大西佐七のザ・飛騨弁フォーラム 文法・包摂関係
語族
私:さあ寝ようと思ったが、なにかひとつ書かねば、ふと思いついた事を書く事にした。
君:ちょっとネタ切れという訳ね。
私:うん、くだらない内容と言ってもいいが、数分ほど書こう。文法語の「上位語・下位語」のあたりを整理していてフト思った。
君:例えば四つの単語「ヒト、ウマ、イヌ、動物」の場合、「動物」が上位語で、残り三つは「下位語」ね。
私:うん。次は単語は単語でも、「英語、仏語、インド語、日本語」の場合はどう。
君:日本語は国語であり、他の三つは外国語。
私:そのような考えが一般だが正解は「「英語、仏語、インド語」が印欧語族で、「日本語」は非印欧語族だ。日本語はアルタイ諸語にも分類される孤独な言語で、ルーツがハッキリしていない。わかっているのは「日琉祖語」という概念で、四島の言語が「日」、沖縄中心とした南西諸島の言語が「琉」、つまり日本人は太古の時代から一つの国土に一つの言語という民族だが、更に古代・太古の朝鮮半島に proto-Japonic という絶滅言語があったのでは、という説が浮上してきている。
君:「英語、仏語、インド語、日本語」の場合という問いに関しては四つの言語は共に下位語であり、上位語としては「人類の言葉」というような意味合いね。
私:その通り。

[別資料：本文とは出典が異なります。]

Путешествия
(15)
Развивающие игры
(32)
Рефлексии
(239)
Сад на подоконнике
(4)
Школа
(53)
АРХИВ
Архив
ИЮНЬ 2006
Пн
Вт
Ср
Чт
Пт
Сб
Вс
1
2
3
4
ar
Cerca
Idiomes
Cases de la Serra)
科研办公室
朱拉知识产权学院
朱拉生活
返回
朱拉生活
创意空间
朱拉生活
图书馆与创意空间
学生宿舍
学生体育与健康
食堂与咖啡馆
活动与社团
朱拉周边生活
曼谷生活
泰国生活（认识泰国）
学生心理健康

つまりは「上位語・下位語」という文法用語は言語学、つまり人類の全ての言語を対称とする学問、でいうところの語族関係にも当てはまるのじゃないかな。

君:こういう図をいつまでも見飽きない人と、一目見ただけで拒絶反応の人と、人間はふたつに分類されるわね。
私:ついでにこんなのはどうだ。
君:何が何だかわからないというか、グロテスクな絵ね。
私:これこそ印欧語族という概念を見事に表現した絵だ。百の説明よりもひとつの絵、とはよく言ったものだ。方言学に戻ろう。飛騨方言の歴史は畿内方言の歴史と同じです。つまりは両方言ともに日琉祖語という上位の言語に対して下位の言語という事。

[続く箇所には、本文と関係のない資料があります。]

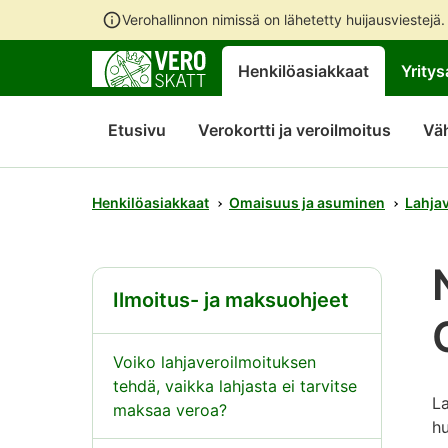
Verohallinnon nimissä on lähetetty huijausviestejä
Henkilöasiakkaat
Yritys
Etusivu
Verokortti ja veroilmoitus
Vä
Henkilöasiakkaat
Omaisuus ja asuminen
Lahja
Ilmoitus- ja maksuohjeet
Voiko lahjaveroilmoituksen
tehdä, vaikka lahjasta ei tarvitse
La
maksaa veroa?
hu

君つまり下位の言語をいくつか比べて歴史をさかのぼれば、同じ共通祖先の言語、つまり上位の言語にたどり着くであろう、という言語学のセントラルドグマを佐七君は方言に当てはめて考える、という事ね。言い換えれば、全国各地の全ての方言がわからないと飛騨方言の立ち位置がわからない。